The four piano tracks are something of a different beast, hence the lack of true recommendations this week. All come with a Steep tag, making them more of a Piano Hero than a Relax to Music Hero. None are super demanding, but the Steep tag definitely makes them more engaging rides. And they each offer slightly different flavors, so I wanted to tackle them as a group instead of singling out one or two that I liked the most.
With that said, let me tell you which one I liked the most: “Grindstore.” Of the four, it’s probably the most Philip Glass-y, with a distinct repeating motif and sequences of dense chords. The overall vibe is a kind of active melancholy (something Glass’s minimalism tends to evoke nicely), though there are distinctly major chords that pass by subtly, never fully announcing their presence. What makes this ride is the traffic. The Steep tag generates some marvelous passages, especially in regard to the main motif. When the theme returns, albeit with a more passionate left hand accompaniment, the corresponding block colors have upped in intensity, with more yellows and reds representing the now-familiar melody.

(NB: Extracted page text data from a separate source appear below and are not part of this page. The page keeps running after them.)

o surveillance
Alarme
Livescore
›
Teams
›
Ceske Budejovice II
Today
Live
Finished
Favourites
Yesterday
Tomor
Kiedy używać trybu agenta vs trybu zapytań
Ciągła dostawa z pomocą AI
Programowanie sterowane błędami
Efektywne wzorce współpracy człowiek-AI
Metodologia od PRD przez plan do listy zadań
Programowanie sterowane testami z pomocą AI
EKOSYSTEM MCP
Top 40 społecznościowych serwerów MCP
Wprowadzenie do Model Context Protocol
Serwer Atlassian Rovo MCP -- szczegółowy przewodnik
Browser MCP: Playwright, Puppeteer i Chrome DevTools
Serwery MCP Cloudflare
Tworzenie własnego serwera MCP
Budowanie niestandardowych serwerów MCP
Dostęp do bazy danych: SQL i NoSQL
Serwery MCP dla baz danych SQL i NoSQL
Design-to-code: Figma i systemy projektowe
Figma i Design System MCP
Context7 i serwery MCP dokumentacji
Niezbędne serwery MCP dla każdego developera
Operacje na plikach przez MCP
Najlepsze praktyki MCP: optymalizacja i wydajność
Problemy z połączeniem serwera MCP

“Striding” just feels elegant. The 6/8 time signature doesn’t have a bouncy waltz sensibility but a more liquid quality – due in no small part to the ebb and flow of the melody in pitch (think gentle waves: three notes up and three notes down). Not far in, Torley mixes up the rhythm, tossing in a percussive, offbeat phrase, which gets perfectly matched by some red traffic, a rainbow block (usually), and a bright tunnel. The end has a snowball-rolling-down-a-hill effect, with the notes subtly gaining in frequency – as if a rock was tossed in a gentle stream. Unfortunately, the end’s rather abrupt, including a stock, cutesy piano ending. Not my favorite way to close out an otherwise lovely piece.

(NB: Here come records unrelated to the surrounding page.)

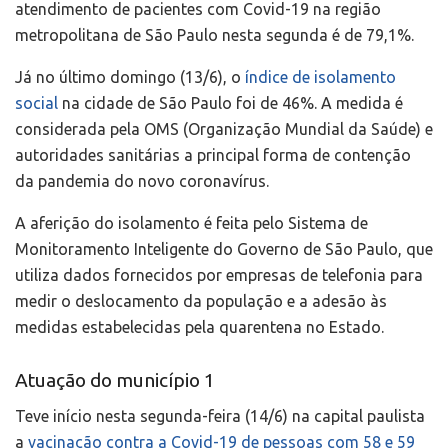
atendimento de pacientes com Covid-19 na região
metropolitana de São Paulo nesta segunda é de 79,1%.
Já no último domingo (13/6), o
índice de isolamento
social
na cidade de São Paulo foi de 46%. A medida é
considerada pela OMS (Organização Mundial da Saúde) e
autoridades sanitárias a principal forma de contenção
da pandemia do novo coronavírus.
A aferição do isolamento é feita pelo Sistema de
Monitoramento Inteligente do Governo de São Paulo, que
utiliza dados fornecidos por empresas de telefonia para
medir o deslocamento da população e a adesão às
medidas estabelecidas pela quarentena no Estado.
Atuação do município 1
Teve início nesta segunda-feira (14/6) na capital paulista
a
vacinação contra a Covid-19 de pessoas com 58 e 59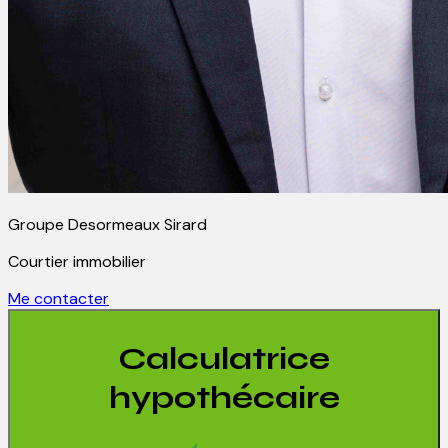
Groupe Desormeaux Sirard
Courtier immobilier
Me contacter
Calculatrice
hypothécaire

If “Grindstore” sounds like a Philip Glass piece, “Apple Trees” sounds like it belongs on the Orisinal site (yes, I know I’ve made this reference before). It feels simpler than the other songs. Not in a bad way, but its definitely the most relaxing of the four, to a point where I had a hard time focusing on the actual ride. I will say that this feels like a good track for chain bonuses, or at least chaining in general. At one point, I could see that after a set of blues cleared, I would trigger a pretty massive simultaneous clear of yellows, blues, and reds. At the exact moment those blocks cleared, a warm low chord sounded, reinforcing my success. Thanks, “Apple Trees.”
“Mode Storm” strikes a similar chord as “Grindstore,” just not as wholeheartedly. Perhaps a good phrase to describe it would be “lightly brooding.” Also similarly to “Grindstore,” its melody is subjected to some fantastic block-matching by the Steep algorithm. This stands out since the chromaticism in “Mode Storm” is much more blatant, featuring in the heart of the melody. It definitely helps contrast this from the other pieces; relaxing to this one isn’t quite so easy.
All songs were played at least twice on the Pro difficulty using the Eraser character. I was a little pressed for time and didn’t get to go through another time with Vegas. Hopefully, I’m not offending anyone. Though it’s funny to think I might.